Amlodipine Besylate—while often thought of as a commodity product—connects directly to millions of individual treatment journeys. Each person depending on a stable blood pressure medicine expects reliability over years of repeated doses. We never forget these faces behind the numbers, which is why our production sites emphasize team training and employee retention; staff with true experience spot problems sooner, maintain plant hygiene, and react faster in an uncontrolled event. This human factor directly shapes the consistency of the final product.
The lessons we learned after decades in chemical manufacturing shaped our ongoing efforts to sharpen awareness and avoid complacency. Continuous improvement never means cutting corners. Instead, we invest in proactive plant maintenance and process upgrades, instituting shift-level feedback mechanisms so both leadership and technicians stay informed. The result is a product flow that adapts to demand but never drifts away from its core quality thresholds.
As more patients globally gain access to affordable cardiovascular medications, manufacturing at scale—without giving up on quality discipline—becomes even more essential. Our team saw this firsthand during demand surges caused by new regional generic launches or shifts in public procurement. Instead of pressuring the plant to boost output beyond proven batch sizes, we invested in extra reactors and redundancy for primary QC processes. These long term investments enable supply flexibility without introducing surprises in impurity load or yield performance.
We also built digital tracking systems so partners can trace their entire purchase order history, receive deviation notices, and access technical data directly. This transparency builds confidence and streamlines regulatory audits—a practical advantage for all parties in the supply chain as compliance requirements continue to evolve.
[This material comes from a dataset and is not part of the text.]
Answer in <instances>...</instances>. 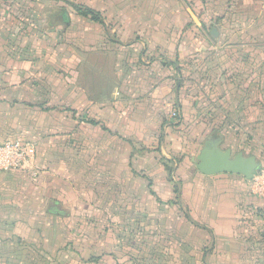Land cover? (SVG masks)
Segmentation results:
<instances>
[{"label":"crops","instance_id":"crops-1","mask_svg":"<svg viewBox=\"0 0 264 264\" xmlns=\"http://www.w3.org/2000/svg\"><path fill=\"white\" fill-rule=\"evenodd\" d=\"M10 139L0 264H264V198L196 168L264 169V0H0Z\"/></svg>","mask_w":264,"mask_h":264},{"label":"built area","instance_id":"built-area-1","mask_svg":"<svg viewBox=\"0 0 264 264\" xmlns=\"http://www.w3.org/2000/svg\"><path fill=\"white\" fill-rule=\"evenodd\" d=\"M174 117L177 111H171ZM36 153L35 143L21 139H10L0 143V173L24 169ZM251 192L264 198V169L255 172L249 179Z\"/></svg>","mask_w":264,"mask_h":264},{"label":"water","instance_id":"water-1","mask_svg":"<svg viewBox=\"0 0 264 264\" xmlns=\"http://www.w3.org/2000/svg\"><path fill=\"white\" fill-rule=\"evenodd\" d=\"M198 163L196 168L199 172L211 175L217 173H234L251 179L254 174V168L250 159H227L226 156L214 151L206 146L200 150L196 156Z\"/></svg>","mask_w":264,"mask_h":264},{"label":"rangeland","instance_id":"rangeland-1","mask_svg":"<svg viewBox=\"0 0 264 264\" xmlns=\"http://www.w3.org/2000/svg\"><path fill=\"white\" fill-rule=\"evenodd\" d=\"M20 4V3H19ZM18 12H20V11H18ZM11 19L12 18H15V19H17V20H20V18H21V15H16V14H11ZM27 17V19L28 20H31V19H36L37 17H38V15H35V16H32V17H30V16H26ZM37 20V19H36ZM23 23V22H22ZM24 23H25V21H24ZM27 23L28 24H32V23H34L33 21H27ZM5 221H6V219H4V218H2V219H0V229H4L5 227H6V223H5ZM20 221V220H19ZM26 221V220H25ZM9 223V222H8ZM15 224V223H14ZM34 225V226H33ZM32 226H30V227H32L33 229H36V224H35V222H34V224H33ZM42 225V224H41ZM7 227H9V226H7ZM63 244V243H62ZM42 244L41 243H36V245H33L32 244V246H30V248H33V246H35L36 248H38L39 249V251L40 250H42L41 248H42V246H41ZM41 246V248H39ZM34 251L35 252H37V250H35L34 249ZM58 252H56L55 253V259H56V254H57ZM33 258L35 259L36 258V255L35 256H33ZM45 258H48L49 260H51V261H53V259H52V255L51 254H49L48 256H45ZM61 258H63V260H62V262H64L65 263V261L64 260H67V256H65V255H61Z\"/></svg>","mask_w":264,"mask_h":264},{"label":"trees","instance_id":"trees-1","mask_svg":"<svg viewBox=\"0 0 264 264\" xmlns=\"http://www.w3.org/2000/svg\"><path fill=\"white\" fill-rule=\"evenodd\" d=\"M86 12H87L88 14H90L92 17H95V16H94V12H92L91 10L86 9Z\"/></svg>","mask_w":264,"mask_h":264}]
</instances>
Formulators want peace of mind that their core API will handle, blend, and compress the way every reference batch did through every scale. Pharmacists rely on predictable quality to avoid recalls and maintain patient trust. Patients, often unaware of the chemical journey inside each pill, simply need their medication to work without side effects or interruption.
Our role centers on guarding that trust, with vigilance and open communication as guiding principles. We respond immediately to any suggestion of drift in particle profile, color, assay, or shelf performance—always prioritizing root-cause diagnosis over blame. As originators of the process, not intermediaries or traders, we hold both the history and the responsibility for the core physical and chemical attributes of the Amlodipine Besylate that reaches downstream partners.
The future for Amlodipine Besylate production—like most pharmaceutical APIs—will only see greater scrutiny from regulators, practitioners, and public health stakeholders. With every decade, therapies built on older molecules—like this one—will still impact the health of millions. Our core lesson remains unchanged: quality grows from obsession with detail and readiness to adapt best practices, not from chasing speculative savings or short-cycle gains.
Ongoing collaboration with formulation technology teams and clinical experts will remain crucial. Practical improvements in salt selection, crystallization, and impurity tracking all serve the same end: to make a vital blood pressure medicine safer and easier for finished dose manufacturers to formulate, for pharmacists to trust, and for patients to rely on every day. Our journey with Amlodipine Besylate continues, driven by the commitment to keep raising the bar—not just for ourselves, but for every person who ultimately places their health in the care of this molecule.